Russia From the Right — Vladislav Ugolniy: Donbass Cyber Guerrilla and “Russkiy Mir” Nationalist
I’d like to introduce Vladislav Ugolniy, a Russian nationalist in Donetsk and a founder of OPCB — a humanitarian aid and media project which I can’t for the life of me translate. When I asked Ugolniy to help me out he just chuckled and said it was an inside joke. So there, sorry, I tried.
Ugolniy is well-known in youth patriotic circles and wants to work on preserving the Russian heritage of the Ukraine, once the Russian military takes it all that is. He sees himself as a culture warrior and wants to create a positive counter-culture to counteract Liberal and Western influence. He is a proponent of the idea of the “Russkiy Mir” (Russian world) and the reunification of the Slavlands.
Ugolniy and his people are quite active and provide drone training to DNR, LNR and Russian fighters in the Donbass. But their main function is providing information to the military command operating in the Donbass. They run a network of pro-Russian sympathizers and informants. Pro-Russians send them information, which they analyze and pass on to military command. Their work has led to several strikes on Ukrainian positions thanks to information provided to them by locals. Internet meme veterans have probably heard of similar volunteer groups providing information to the Russian military and Assad’s government in Syria which led to targeted missile strikes on ISIS training facilities.
So, basically, you’re telling me that the cyberwar is quite real and not just people posting memes at one another.
Yes, it is, and if anything, we were unprepared for it. At least from the side of the Russian government which wasn’t prepared at all. Unfortunately, the Ukrainian side was prepared, and everything that we do, well they do the same thing to us. They too get information sent to them by sympathizers and spies in Ukraine. In the DNR [Donetsk People’s Republic] and the LNR [Lukanshk People’s Republic], the problem is not as apparent anymore. But, for example, in 2017, Ukrainian sympathizers were paid 200$ to help correct and coordinate artillery fire coming from the Ukrainian side on militia positions. They went up to high vantage points and phoned in correct striking coordinates to the Ukrainian side. These people helped the Ukrainians bomb their own people – their neighbors, for less than 30 pieces of silver. This is an endemic problem. At least in the Donbass now, the Russian counter-intelligence operation has been set up and deals with this problem. As a result, we do not work on sniffing out spies on our territories anymore and leave it to the professionals.
We would also fight Ukrainian bots by launching DDOS attacks on them. So, if we were to uncover an information-trawling Ukrainian bots operating on social-media, we would take them offline by spamming them with messages and stickers causing an overload and a 404. Again, we don’t do this as much anymore now that the professionals have finally gotten their act together, but it was a very active front for us in the first days of the war.

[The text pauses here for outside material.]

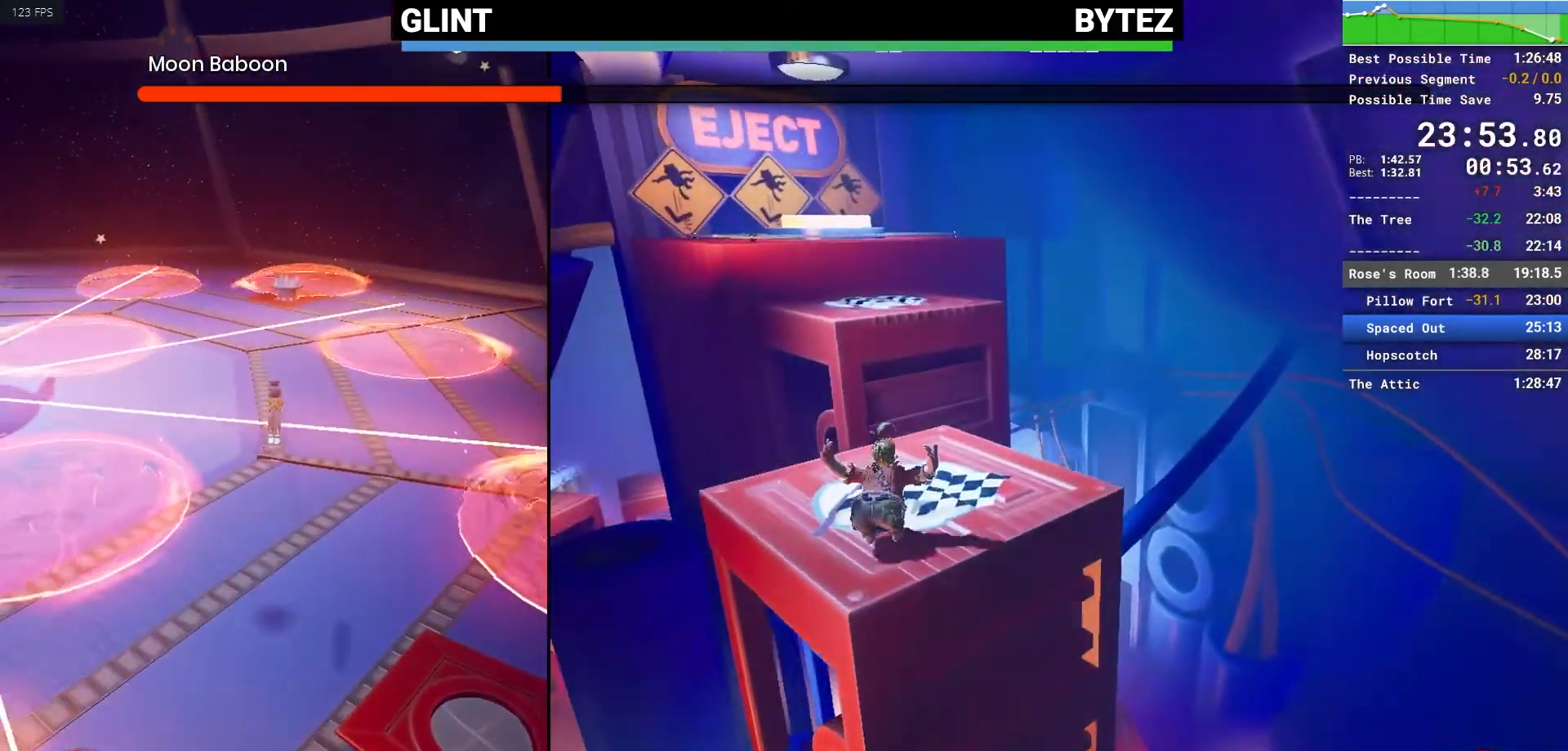
{"keys": ["shift", "w"], "mouse": [], "events": []}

Tells us more about yourself, Ugolniy. You use a nom de guerre - is there a reason for this?
Well, first of all, I spent my childhood in Donetsk. Then I went to study in Odessa and returned to Donetsk just as the troubles started.
In 2014, the situation came undone at a frightening pace and, seeing as I was always a politically vigilant young man, I was very aware of what was going on. I followed the events of Maidan closely. In February, when the protests started in Crimea and then the Russian military swooped in to save them, I expected the same thing to happen to us in the East. We had a hope that we would be able to effect a political movement that would bring us back into the fold of Russia. We thought that we could seize the local government buildings, declare independence and then wait for help. That was the plan.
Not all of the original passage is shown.